© INTERNELa guerre des proc' aura bien lieu. Dans un communiqué diffusé peu avant 17 heures, mardi, le procureur de la République de Paris, Jean-Pierre Dintilhac, considère que les juges en charge de l'affaire des billets d'avion peuvent légitimement entendre Jacques Chirac. "Les juges sont compétents pour procéder à l'audition du président de la République en qualité de témoin assisté", écrit-il. Une décision diamétralement opposée à l'avis rendu lundi par le supérieur de M. Dintilhac, Jean-Louis Nadal. En attendant, les magistrats peuvent continuer leur enquête en interrogeant, s'ils le souhaitent, les proches du chef de l'Etat. Selon LCI, Claude et Bernadette Chirac devraient être entendues le 18 juillet.

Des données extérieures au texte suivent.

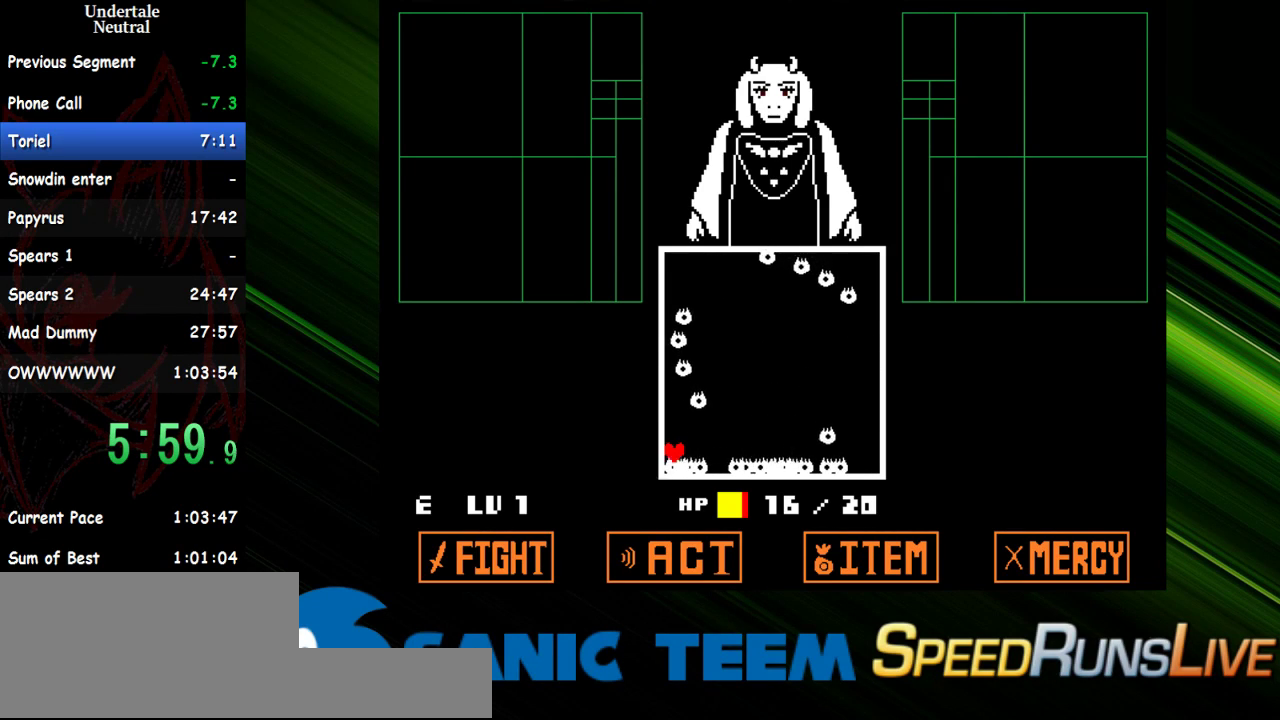
{"keys": [], "events": []}
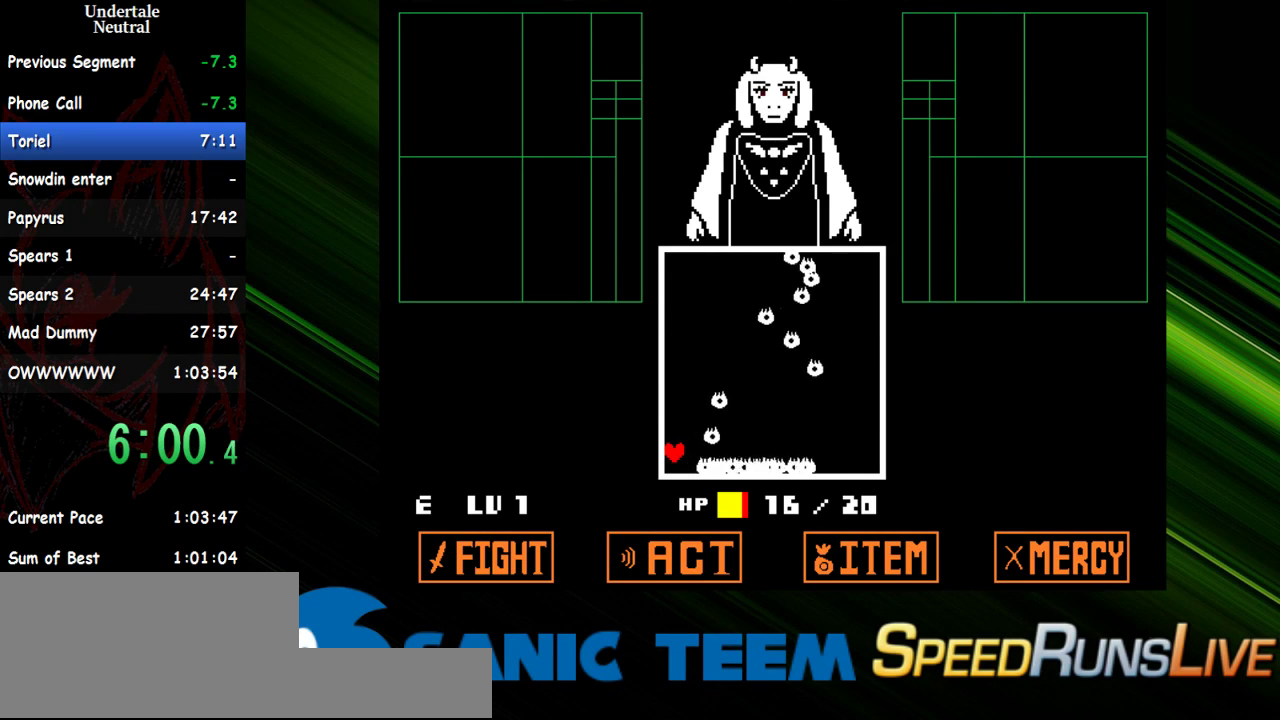
{"keys": [], "events": []}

Ces réquisitions sont parvenues sur le bureau des trois juges d'instruction en charge du dossier, Marc Brisset-Foucault, Armand Riberolles et Renaud Van Ruymbeke. Trois possibilités s'offrent maintenant à eux : soit ils ignorent la décision du procureur et poursuivent leur instruction, soit ils prennent une ordonnance "de compétence" pour entendre le témoin Chirac, soit ils prennent une ordonnance pour dire qu'ils ne sont pas compétents.

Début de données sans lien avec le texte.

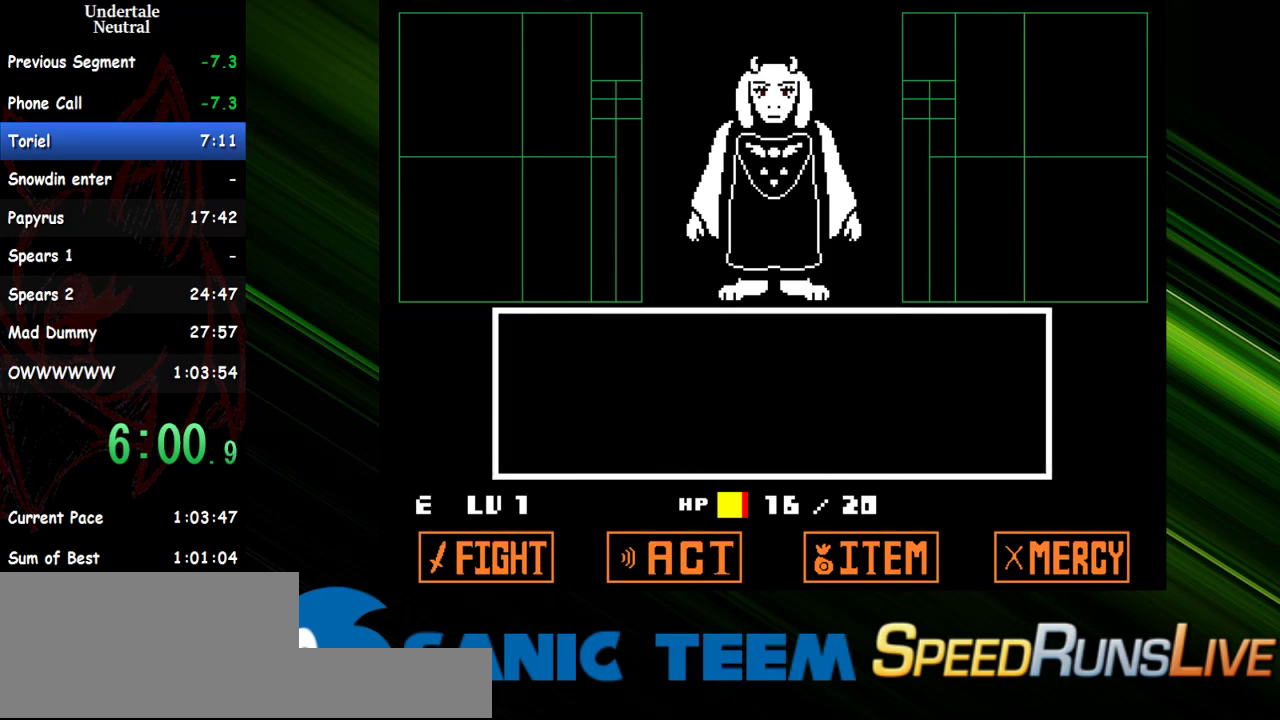
{"keys": ["return"], "events": [[217, "return", "down"], [250, "return", "up"], [300, "return", "down"], [350, "return", "up"], [400, "return", "down"]]}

La balle dans le camp des juges
Tout porte à croire que les magistrats opteront pour la deuxième solution. A la fin du mois de juin, tous trois avaient saisi le parquet de Paris sur les suites à donner à la découverte d'un vingtaine de voyages, payés en liquide entre 1992 et 1995 par Jacques Chirac, alors maire de Paris, pour une valeur totale de 2,4 millions de francs. Aujourd'hui, avec le feu vert du procureur Dintilhac, plus rien ne s'oppose à ce qu'ils demandent la comparution comme témoin assisté de Jacques Chirac.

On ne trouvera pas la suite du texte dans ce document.